Caroline and I countered that we’d never seen these men before an hour ago and they were a pair of shifty liars. We have been looking with other simsars, but it’s true we’d not seen these two before. I don’t know when Caroline’s friends disappeared but by this time they were gone, leaving us with three angry simsars.
Madame Sinai finally paid the irate bowaab/simsars off but looked pretty displeased with us. Then, unfortunately the very next building she took us to visit was the one with the Lady Diana Portrait Rug simsar. We’d spent an hour and a half the previous evening waiting to be shown something in that building and they had been unable to produce the key for some reason – but instead of telling us to come back later, when they could give us the key, they just kept us waiting, saying ten more minutes, ten more minutes, ten more minutes. Of course the second we walked in with Madame Sinai they were all over us, saying we were going behind their backs.
Madame Sinai turned to us again, saying, “Look, every building I take you to they say you’ve already been and seen things with them. How can I do a deal with you, we’ll have to cut these people in?!”
At this point I was incredibly pissed off. I was already angry at having waited an hour and a half the previous evening only to be shown nothing at all. How could they possibly think we were going behind their backs to see something that they hadn’t even shown us? Why were we being taken to the same eight apartments over and over by different simsars? How were we supposed to know they were all going to show us the same apartments? In what way had we been dishonest? We were just looking for an apartment and we were going to look with anybody who had something to show us – and if they didn’t have anything to show us, why should we waste our time?
I began yelling. I yelled and yelled at the man who accused us of double-crossing him. I knew he probably didn’t understand what I was saying but I yelled anyway. And then I stalked off, hoping to be through with all these complications and troubles, though completely unsure how I was going to find an apartment if all the simsars refuse to deal with me. I stomped on down the street, feeling like I was going to cry again, at a loss.
I did cry. But when Caroline called me to say the problem had been sorted, I went back to look at the place. When I arrived at the building the angry man wanted to get on the elevator with me. I refused in my firmest (and simplest) Arabic. I started crying in the elevator.

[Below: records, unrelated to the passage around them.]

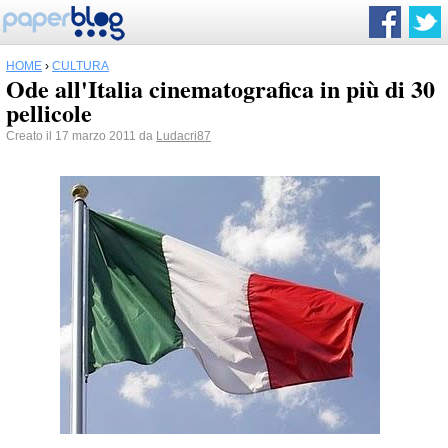
HOME
›
CULTURA
Ode all'Italia cinematografica in più di 30
pellicole
Creato il 17 marzo 2011 da
Ludacri87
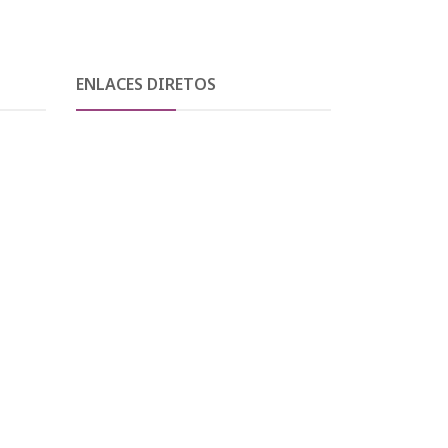
ENLACES DIRETOS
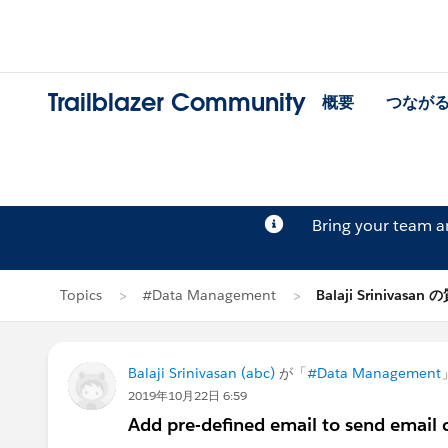
Trailblazer Community
概要
つなが
Bring your team 
Topics
#Data Management
Balaji Srinivasan
Balaji Srinivasan (abc)
が「
#Data Management
2019年10月22日 6:59
Add pre-defined email to send email 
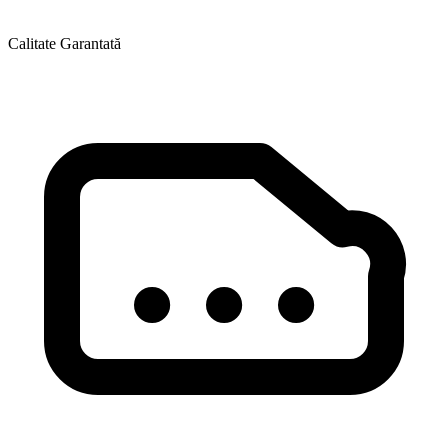
Calitate Garantată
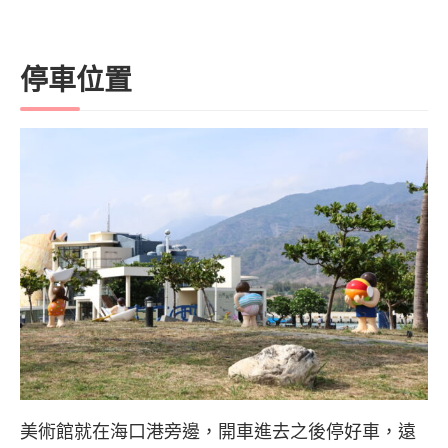
停車位置
美術館就在海口港旁邊，開車進去之後停好車，遠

Eventually Madame Sinai agreed to show us several different things including one apartment we’d seen before. This apartment to me is THE ONE. It’s nothing extravagant, just beautifully situated on a quiet street with nice views and a light, airy feel. Nice kitchen. They want more than we want to pay for it, of course. The owner won’t budge on the price, and I suspect Madame Sinai is not tempted to bargain very hard on our behalf.
Part of me doesn’t want to do business with any of these people. I don’t like them, I don’t like dealing with them, I’m frustrated by only understanding about half the conversation, and I really don’t like being trated like a stupid crook. But I suppose they feel the same way.
The worst part of all this is I can feel myself becoming the arrogant expat, growing easily irritated, yelling at people in English, losing face and saying things like, “Well, that’s not how it works in America…” And that really does make me feel like a bad person or at least someone extremely ill-prepared to live outside my own little home comforts, my American habitat.